My intention was to equip the bike with something to protect the belt from touching down ever again. But what?
My first thought was a bashring. These are larger in diameter than the chainring and chain combo and several millmetres thick to ward off any impacts. Except that they are all designed to replace the outer chainring when the middle chainring is the in-use chainring. And the beltring on the Spot is in the outer position on the spider AND the belt is really wide compared to a chain. No easy mounting solution for a bashring.
Another tricky part is that the belt has to go on quite large sprockets at the hub, so the chainring also has to be quite large to get the desired gearing (which for a 29er bike is usually around a 50" gear). This makes it more likely to hit a rock and also harder to protect.

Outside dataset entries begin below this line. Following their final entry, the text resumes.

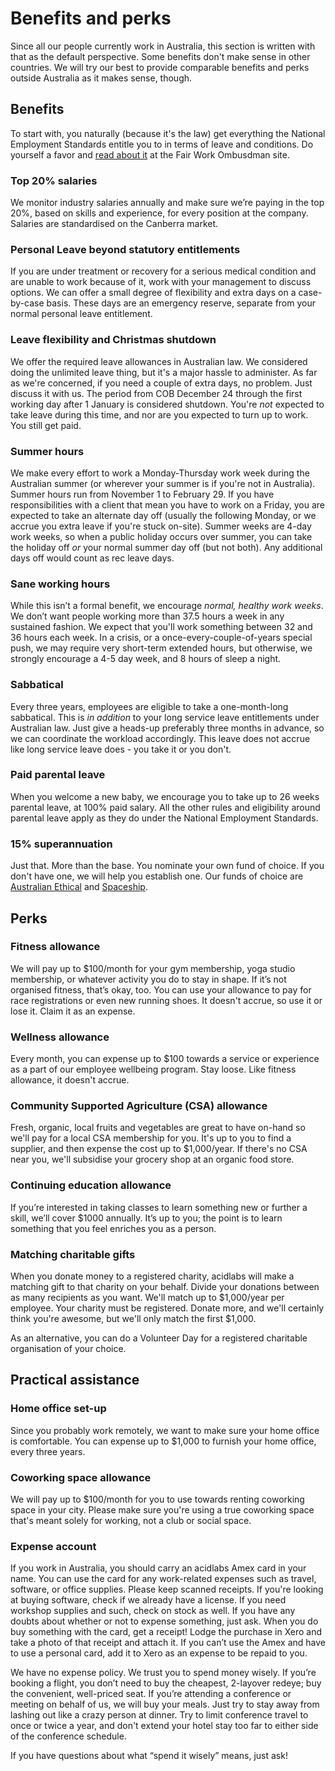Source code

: # Benefits and perks

Since all our people currently work in Australia, this section is written with that as the default perspective. Some benefits don't make sense in other countries. We will try our best to provide comparable benefits and perks outside Australia as it makes sense, though.

## Benefits

To start with, you naturally (because it's the law) get everything the National Employment Standards entitle you to in terms of leave and conditions. Do yourself a favor and [read about it](https://www.fairwork.gov.au/) at the Fair Work Ombusdman site.

### Top 20% salaries
We monitor industry salaries annually and make sure we’re paying in the top 20%, based on skills and experience, for every position at the company. Salaries are standardised on the Canberra market.

### Personal Leave beyond statutory entitlements
If you are under treatment or recovery for a serious medical condition and are unable to work because of it, work with your management to discuss options. We can offer a small degree of flexibility and extra days on a case-by-case basis. These days are an emergency reserve, separate from your normal personal leave entitlement.

### Leave flexibility and Christmas shutdown
We offer the required leave allowances in Australian law. We considered doing the unlimited leave thing, but it's a major hassle to administer. As far as we're concerned, if you need a couple of extra days, no problem. Just discuss it with us. The period from COB December 24 through the first working day after 1 January is considered shutdown. You're _not_ expected to take leave during this time, and nor are you expected to turn up to work. You still get paid.

### Summer hours
We make every effort to work a Monday-Thursday work week during the Australian summer (or wherever your summer is if you're not in Australia). Summer hours run from November 1 to February 29. If you have responsibilities with a client that mean you have to work on a Friday, you are expected to take an alternate day off (usually the following Monday, or we accrue you extra leave if you're stuck on-site). Summer weeks are 4-day work weeks, so when a public holiday occurs over summer, you can take the holiday off _or_ your normal summer day off (but not both). Any additional days off would count as rec leave days.

### Sane working hours
While this isn’t a formal benefit, we encourage _normal, healthy work weeks_. We don’t want people working more than 37.5 hours a week in any sustained fashion. We expect that you'll work something between 32 and 36 hours each week. In a crisis, or a once-every-couple-of-years special push, we may require very short-term extended hours, but otherwise, we strongly encourage a 4-5 day week, and 8 hours of sleep a night.

### Sabbatical
Every three years, employees are eligible to take a one-month-long sabbatical. This is _in addition_ to your long service leave entitlements under Australian law. Just give a heads-up preferably three months in advance, so we can coordinate the workload accordingly. This leave does not accrue like long service leave does - you take it or you don't.

### Paid parental leave
When you welcome a new baby, we encourage you to take up to 26 weeks parental leave, at 100% paid salary. All the other rules and eligibility around parental leave apply as they do under the National Employment Standards.

### 15% superannuation
Just that. More than the base. You nominate your own fund of choice. If you don't have one, we will help you establish one. Our funds of choice are [Australian Ethical](https://www.australianethical.com.au/) and [Spaceship](https://www.spaceship.com.au/).

## Perks

### Fitness allowance
We will pay up to $100/month for your gym membership, yoga studio membership, or whatever activity you do to stay in shape. If it’s not organised fitness, that’s okay, too. You can use your allowance to pay for race registrations or even new running shoes. It doesn't accrue, so use it or lose it. Claim it as an expense.

### Wellness allowance
Every month, you can expense up to $100 towards a service or experience as a part of our employee wellbeing program. Stay loose. Like fitness allowance, it doesn't accrue.

### Community Supported Agriculture (CSA) allowance
Fresh, organic, local fruits and vegetables are great to have on-hand so we'll pay for a local CSA membership for you. It's up to you to find a supplier, and then expense the cost up to $1,000/year. If there's no CSA near you, we'll subsidise your grocery shop at an organic food store.

### Continuing education allowance
If you’re interested in taking classes to learn something new or further a skill, we’ll cover $1000 annually. It’s up to you; the point is to learn something that you feel enriches you as a person.

### Matching charitable gifts
When you donate money to a registered charity, acidlabs will make a matching gift to that charity on your behalf. Divide your donations between as many recipients as you want. We'll match up to $1,000/year per employee. Your charity must be registered. Donate more, and we'll certainly think you're awesome, but we'll only match the first $1,000.

As an alternative, you can do a Volunteer Day for a registered charitable organisation of your choice.

## Practical assistance

### Home office set-up
Since you probably work remotely, we want to make sure your home office is comfortable. You can expense up to $1,000 to furnish your home office, every three years.

### Coworking space allowance
We will pay up to $100/month for you to use towards renting coworking space in your city. Please make sure you're using a true coworking space that's meant solely for working, not a club or social space.

### Expense account
If you work in Australia, you should carry an acidlabs Amex card in your name. You can use the card for any work-related expenses such as travel, software, or office supplies. Please keep scanned receipts. If you're looking at buying software, check if we already have a license. If you need workshop supplies and such, check on stock as well. If you have any doubts about whether or not to expense something, just ask. When you do buy something with the card, get a receipt! Lodge the purchase in Xero and take a photo of that receipt and attach it. If you can’t use the Amex and have to use a personal card, add it to Xero as an expense to be repaid to you.

We have no expense policy. We trust you to spend money wisely. If you’re booking a flight, you don’t need to buy the cheapest, 2-layover redeye; buy the convenient, well-priced seat. If you’re attending a conference or meeting on behalf of us, we will buy your meals. Just try to stay away from lashing out like a crazy person at dinner. Try to limit conference travel to once or twice a year, and don't extend your hotel stay too far to either side of the conference schedule. 

If you have questions about what “spend it wisely” means, just ask!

I found a Shimano Saint DH bashguard device that might fit. There weren't any in Australia, but Shimano kindly brought one in for me. That took ages. The Saint device only protects 1/4 of the circle. Which is OK.

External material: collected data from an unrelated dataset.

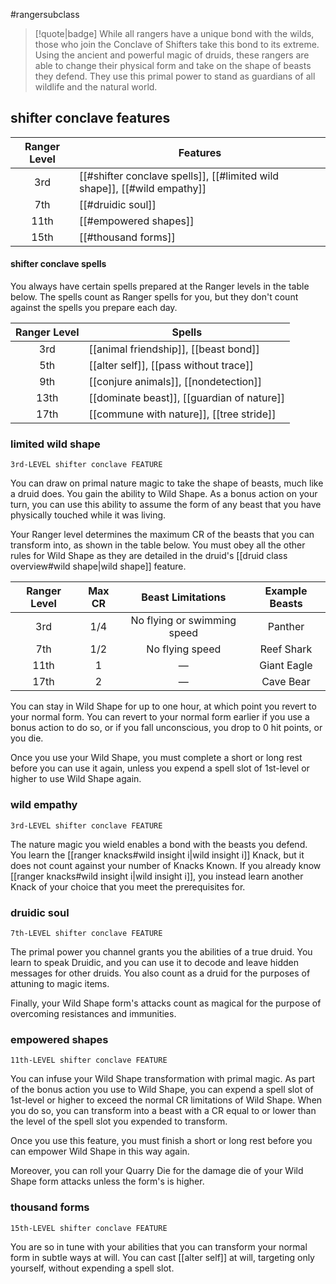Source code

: #rangersubclass

> [!quote|badge] 
> While all rangers have a unique bond with the wilds, those who join the Conclave of Shifters take this bond to its extreme. Using the ancient and powerful magic of druids, these rangers are able to change their physical form and take on the shape of beasts they defend. They use this primal power to stand as guardians of all wildlife and the natural world.
## shifter conclave features
| **Ranger Level** | **Features**                                                             |
| :--------------: | ------------------------------------------------------------------------ |
|       3rd        | [[#shifter conclave spells]], [[#limited wild shape]], [[#wild empathy]] |
|       7th        | [[#druidic soul]]                                                        |
|       11th       | [[#empowered shapes]]                                                    |
|       15th       | [[#thousand forms]]                                                      |
#### shifter conclave spells
You always have certain spells prepared at the Ranger levels in the table below. The spells count as Ranger spells for you, but they don't count against the spells you prepare each day.

| **Ranger Level** | **Spells**                                 |
| :--------------: | ------------------------------------------ |
|       3rd        | [[animal friendship]], [[beast bond]]      |
|       5th        | [[alter self]], [[pass without trace]]     |
|       9th        | [[conjure animals]], [[nondetection]]      |
|       13th       | [[dominate beast]], [[guardian of nature]] |
|       17th       | [[commune with nature]], [[tree stride]]   |

### limited wild shape
`3rd-LEVEL shifter conclave FEATURE`

You can draw on primal nature magic to take the shape of beasts, much like a druid does. You gain the ability to Wild Shape. As a bonus action on your turn, you can use this ability to assume the form of any beast that you have physically touched while it was living.

Your Ranger level determines the maximum CR of the beasts that you can transform into, as shown in the table below. You must obey all the other rules for Wild Shape as they are detailed in the druid's [[druid class overview#wild shape|wild shape]] feature.

| **Ranger Level** | **Max CR** |    **Beast Limitations**    | **Example Beasts** |
| :--------------: | :--------: | :-------------------------: | :----------------: |
|       3rd        |    1/4     | No flying or swimming speed |      Panther       |
|       7th        |    1/2     |       No flying speed       |     Reef Shark     |
|       11th       |     1      |              —              |    Giant Eagle     |
|       17th       |     2      |              —              |     Cave Bear      |
You can stay in Wild Shape for up to one hour, at which point you revert to your normal form. You can revert to your normal form earlier if you use a bonus action to do so, or if you fall unconscious, you drop to 0 hit points, or you die.

Once you use your Wild Shape, you must complete a short or long rest before you can use it again, unless you expend a spell slot of 1st-level or higher to use Wild Shape again.
### wild empathy
`3rd-LEVEL shifter conclave FEATURE`

The nature magic you wield enables a bond with the beasts you defend. You learn the [[ranger knacks#wild insight i|wild insight i]] Knack, but it does not count against your number of Knacks Known. If you already know [[ranger knacks#wild insight i|wild insight i]], you instead learn another Knack of your choice that you meet the prerequisites for.
### druidic soul
`7th-LEVEL shifter conclave FEATURE`

The primal power you channel grants you the abilities of a true druid. You learn to speak Druidic, and you can use it to decode and leave hidden messages for other druids. You also count as a druid for the purposes of attuning to magic items.

Finally, your Wild Shape form's attacks count as magical for the purpose of overcoming resistances and immunities.
### empowered shapes
`11th-LEVEL shifter conclave FEATURE`

You can infuse your Wild Shape transformation with primal magic. As part of the bonus action you use to Wild Shape, you can expend a spell slot of 1st-level or higher to exceed the normal CR limitations of Wild Shape. When you do so, you can transform into a beast with a CR equal to or lower than the level of the spell slot you expended to transform.

Once you use this feature, you must finish a short or long rest before you can empower Wild Shape in this way again.

Moreover, you can roll your Quarry Die for the damage die of your Wild Shape form attacks unless the form's is higher.
### thousand forms
`15th-LEVEL shifter conclave FEATURE`

You are so in tune with your abilities that you can transform your normal form in subtle ways at will. You can cast [[alter self]] at will, targeting only yourself, without expending a spell slot.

Divide the circle into four pieces and two of those pieces are protected by the crank arms themselves. And most people ride one foot forwards preferentially most of the time. That means protecting only 1/4 might be enough.
Again, the thickness and outboard position of the belt were problems. The Saint device is meant to attach to the outer position of a Saint crank with the chainring in the inner position.
I succeeded in installing it in the correct position with some chainring spacers and much longer bolts. Long enough that there would be a huge leverage on the protection device if it hit a rock.
Then I found a bottom bracket mounted ISCG device. By removing the 5 mm spacer which usually sits between the drive side cup and the frame, this space can be devoted to an ISCG mounting bracket. Which in turn can hold any ISCG mounted chain device. I found a tiny chain protector of the correct size to sit outside the belt. I have similar bash guards on my DH and enduro bikes. The belt is sandwiched between the inside positioned fixed protection mounted to the bottom bracket and the 1/4 circle outside protection mounted to the crank spider.
Being mounted on a hardtail means that the bottom bracket doesn't change height quite so much as a full suspension bike and therefore the belt doesn't touch down quite so often on things. It also means I'm probably travelling a little slower on rough terrain where the probability of a strike increases.
Inside and outside protection is probably overkill, but the belts are quite expensive and I'd hate to cut it on a trail simply for misjudging a rock's position. I have some good piece of mind that my belt will last a while.

There are numerous places where you could ride a belt-drive bike without any protection. Sparrow Hill is one such place. With a little bit of experimenting and a build-your-own-adventure result, I can ride my belt bike anywhere and not fear for the life of the belt.